救いたくても救えなかった生命、救いようさえもなかった生命、両手で砂浜の砂をすくい上げた時の様に、どう頑張ってもまるで救おうとする零を嘲笑うかの様に、指の隙間からはらはらと零れ落ちる。
あともう少し早く治療できていたら……これまでそんな経験を嫌と言う程してきた。
だから全力で救おうとするし、救えた時は心の底から安堵する。
それが零にとっての日常。
「なので地球で新しい身体を用意して貴女を引き取る事になりました」
「?」
「たくさんの命を救った魂を地球は歓迎します」
(なんか壮大な夢だなぁ……どっちかっていったら中二病寄りなのが難だけど)
所謂中二病を拗らせた患者さんだっているから慣れたもの。もちろん子供なら致し方ないにしても、大人になってまでは勘弁して欲しい。
只、これが自分の見ている夢なのは正直頭が痛い所だ。
痛すぎて言葉が出てこない。
「新薬の開発に手を貸しこれから先も多くを救うのですから当たり前です」
この二年、新しい治療法とその治療法にあった効果的な新薬の開発から治験まで、それこそ寝る暇すら惜しんで、漸く実用に漕ぎ着けた。
雨宮博士のお嬢さんという七光りの所為で要らぬ苦労だってかなりあった。もちろん使えるコネは何だって使ったけれど。

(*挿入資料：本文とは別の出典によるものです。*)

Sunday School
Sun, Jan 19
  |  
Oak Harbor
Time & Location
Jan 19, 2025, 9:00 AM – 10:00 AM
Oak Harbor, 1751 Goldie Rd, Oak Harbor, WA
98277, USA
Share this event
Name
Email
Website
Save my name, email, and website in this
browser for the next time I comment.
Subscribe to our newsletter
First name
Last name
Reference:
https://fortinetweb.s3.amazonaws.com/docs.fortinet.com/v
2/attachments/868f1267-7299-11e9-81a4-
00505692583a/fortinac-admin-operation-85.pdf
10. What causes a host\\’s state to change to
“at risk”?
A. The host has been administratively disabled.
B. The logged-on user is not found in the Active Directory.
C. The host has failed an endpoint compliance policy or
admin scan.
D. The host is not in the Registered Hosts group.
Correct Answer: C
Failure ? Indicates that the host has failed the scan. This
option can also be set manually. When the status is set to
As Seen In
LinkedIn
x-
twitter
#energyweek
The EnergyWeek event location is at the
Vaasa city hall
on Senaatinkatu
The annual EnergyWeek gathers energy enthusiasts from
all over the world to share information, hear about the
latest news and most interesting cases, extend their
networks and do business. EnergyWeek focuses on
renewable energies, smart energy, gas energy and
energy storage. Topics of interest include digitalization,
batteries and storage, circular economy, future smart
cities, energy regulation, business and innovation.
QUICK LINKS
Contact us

通常何年もそれこそ十年単位でかかるものが二年で実用に漕ぎ着けたのは、そもそも基盤となる父の研究と薬があり、それの改良の過程からまったく新しい効果的なものを生み出したから。
(心の奥底では褒めて欲しかったのかしら?)
父あっての成果と謗られこそすれ、おべっか以外の心の底から賞賛とは程遠い。
夢で褒めちぎられるなんて、そうは思ってなくても賞賛されたいと思っているからなのかもしれないと、自分を呑気に分析する。
噛み合っている様でまったく噛み合っていない二人の会話は白い世界に響いて続く。